- [Text]

###

# G.Skill F4-3200C16-8GTZR - RGB Unterstützung wird nicht erkannt.



## xPad (28. Dezember 2018)

*G.Skill F4-3200C16-8GTZR - RGB Unterstützung wird nicht erkannt.*

Hallo zusammen und nachträglich noch frohe Weihnachten in die Runde.

Ich habe hier leider ein kleines Problem und bin mir auch Sicher, dass es wohl an einen Softwareproblem liegen muss. Komme hier aber nicht mehr weiter.

Grundsystem ist:
Mainboard: Asus ROG MAXIMUS XI HERO 
CPU: Intel Core i9 9900K 8x 3.60GHz auf 4,90GHz.
CPU Cooler: Corsair Hydro H150i Pro RGB
Arbeitsspeicher: 16GB G.Skill DDR4-3200.
Grafikkarte: ASUS GeForce GTX 1070 ROG Strix.

Nach Zusammensetzung des Systems funktionierten die Arbeitsspeicher Synchron mit der AuraSync Software. Erst nach 2 Tagen wurden die Speicher nicht mehr als RGB Kompatible Speicher erkannt.
Habe folgende versuche unternommen:
Aura Software vollständig deinstalliert sowie die G.Skill Software nach Anleitung installiert. Mit folgendem Ergebnis. Die G. Skill Software sagt mir das keine Kompatiblen Speicher Installiert sind.
Das gleiche Spiel habe ich dann wieder mit der AuraSync Software veranstaltet mit dem gleichen Ergebnis, dass mir AURA keine Einstellungsmöglichkeiten bietet bzw. für die G.Skill Speicher anzeigt.

Hoffe es kann jemand etwas damit anfangen. Möchte mich jetzt schon für die Hilfe bedanken.


----------



## xPad (30. Dezember 2018)

*AW: G.Skill F4-3200C16-8GTZR - RGB Unterstützung wird nicht erkannt.*

Hallo zusammen,

nach unzähligen versuchen das Problem mit allen möglichen Deinstallationen sowie Bios Resets Herr zu werden habe ich nun das Problem mit einer Neuinstallation von Windows 10 beheben können.

###

- [Datenauszug]
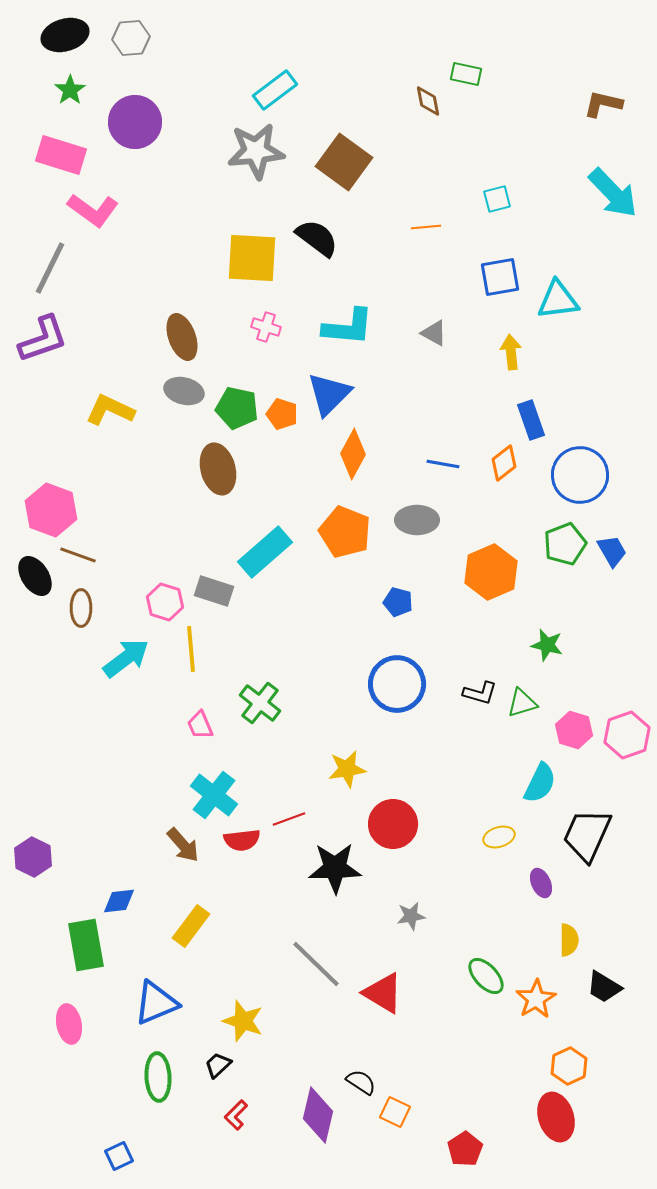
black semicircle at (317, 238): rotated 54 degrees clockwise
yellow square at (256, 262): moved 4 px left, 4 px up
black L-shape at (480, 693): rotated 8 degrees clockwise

###

Gib aus dem Forenthread über die RGB-Erkennung des G.Skill-Speichers wortgetreu die Stelle zwischen „CPU Cooler: Corsair“ und „G.Skill Speicher anzeigt.“ aus, beide einschließlich.

CPU Cooler: Corsair Hydro H150i Pro RGB
Arbeitsspeicher: 16GB G.Skill DDR4-3200.
Grafikkarte: ASUS GeForce GTX 1070 ROG Strix.

Nach Zusammensetzung des Systems funktionierten die Arbeitsspeicher Synchron mit der AuraSync Software. Erst nach 2 Tagen wurden die Speicher nicht mehr als RGB Kompatible Speicher erkannt.
Habe folgende versuche unternommen:
Aura Software vollständig deinstalliert sowie die G.Skill Software nach Anleitung installiert. Mit folgendem Ergebnis. Die G. Skill Software sagt mir das keine Kompatiblen Speicher Installiert sind.
Das gleiche Spiel habe ich dann wieder mit der AuraSync Software veranstaltet mit dem gleichen Ergebnis, dass mir AURA keine Einstellungsmöglichkeiten bietet bzw. für die G.Skill Speicher anzeigt.